Morgan Stanley believes the new decree law will drive further consolidation in the sector, which together with extensive liability management at weaker entities, will continue to improve the competitive position of the large banks, mainly BBVA and Santander.
“We see consolidation as a positive in the longer run for the system, but we are cautious on Spanish banks as a whole shorter term given the macro headwinds,” the financial services firm analysts explain in a report.
What is the new piece of law about? Here are its main points summarized below:
– A bank receiving public aid will be declared viable or non-viable depending if it is considered capable of returning the public funds with-in a reasonable amount of time (5 years) or not.

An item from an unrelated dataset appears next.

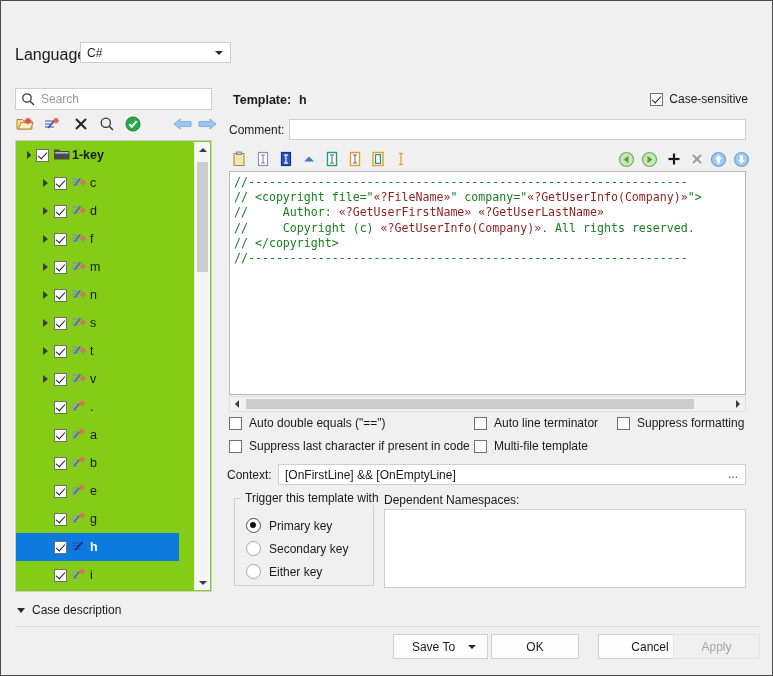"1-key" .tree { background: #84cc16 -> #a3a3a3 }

Viable banks will receive public aid in the form of CoCos and will be allowed to restructure, if not the FROB will inject equity and the entity will go into resolution. If the entity is considered systemic, it will be allowed to restructure even if nonviable.

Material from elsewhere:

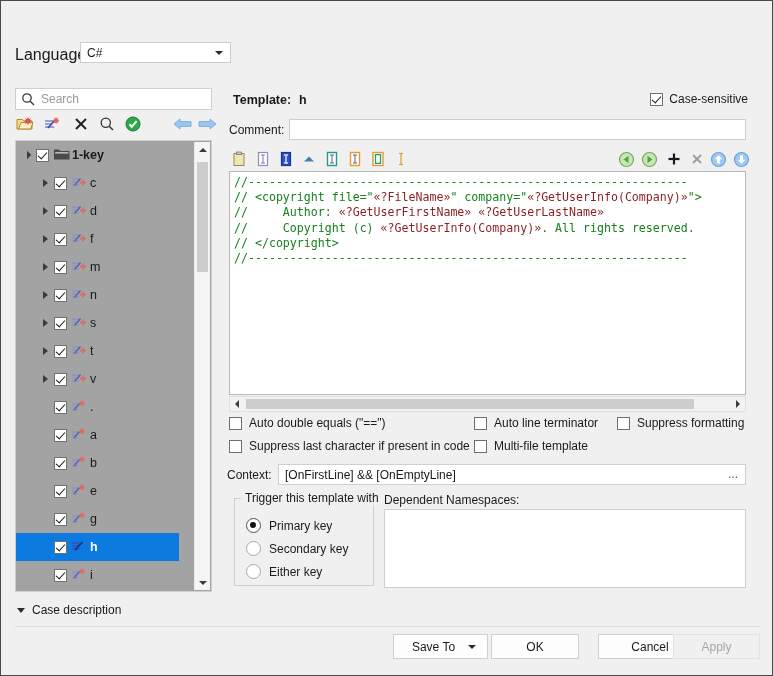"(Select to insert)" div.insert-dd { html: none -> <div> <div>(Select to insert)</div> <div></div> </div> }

– We think the nationalized entities NovaCaixaGalicia, Banco de Valencia and Catalunya Caixa will face resolution, while BFA-Bankia could be considered systemic and continue to be run on a standalone basis. Once the stress tests are completed 2H of September, more banks could be nationalized.
– Resolution of banks will be managed by the FROB and will include mandatory liability management. Junior debt holders will receive at least, what they would do in the event of liquidation, which we believe opens the door for large discounts to nominal value. The FROB will then dispose of the bank in a competitive process, either entirely or partially transmitting some assets and liabilities. It can also offer support for the buyer if necessary (like until now) which can take the form of guarantees, loans, purchase of certain assets and liabilities or recapitalization.
– For entities where public aid is temporary, Liability management is encouraged in restructuring plans. Buybacks will be referenced to the market price (the MOU limited any premium paid to 10%), but it will be voluntary for investors to accept or not. Although its ‘voluntary’, if not enough funds are raised the bank could find itself going into resolution.
– The law states as a general guideline shareholders will suffer first losses. After them, some or all Junior debt holders could be forced to take loses but the level of seniority must always be respected. There is no distinction in the draft between retail and institutional holders. Junior debt subject to LME may include preference shares, hybrids, mandatory convertibles, and other subordinated debt. LME can be in cash, shares, or simply a reduction of nominal.
– The draft law doesn’t include any extra capital allocation to the FROB, and salaries of banks with public aid will be capped further at €500k (was €600k).
– The minimum core capital is increased to 9% as the MOU required, however interestingly the definition of core capital DOES NOT include deductions from unrealized losses in the AFS as Basel III requires… Authorities don’t seem to want to disincentives banks from buying government bonds.
– The government guarantee program has also been increased from €100bn to €250bn until year end which should also contribute to alleviate liquidity of some institutions (Banks can issue government guaranteed bond and discount them at the ECB).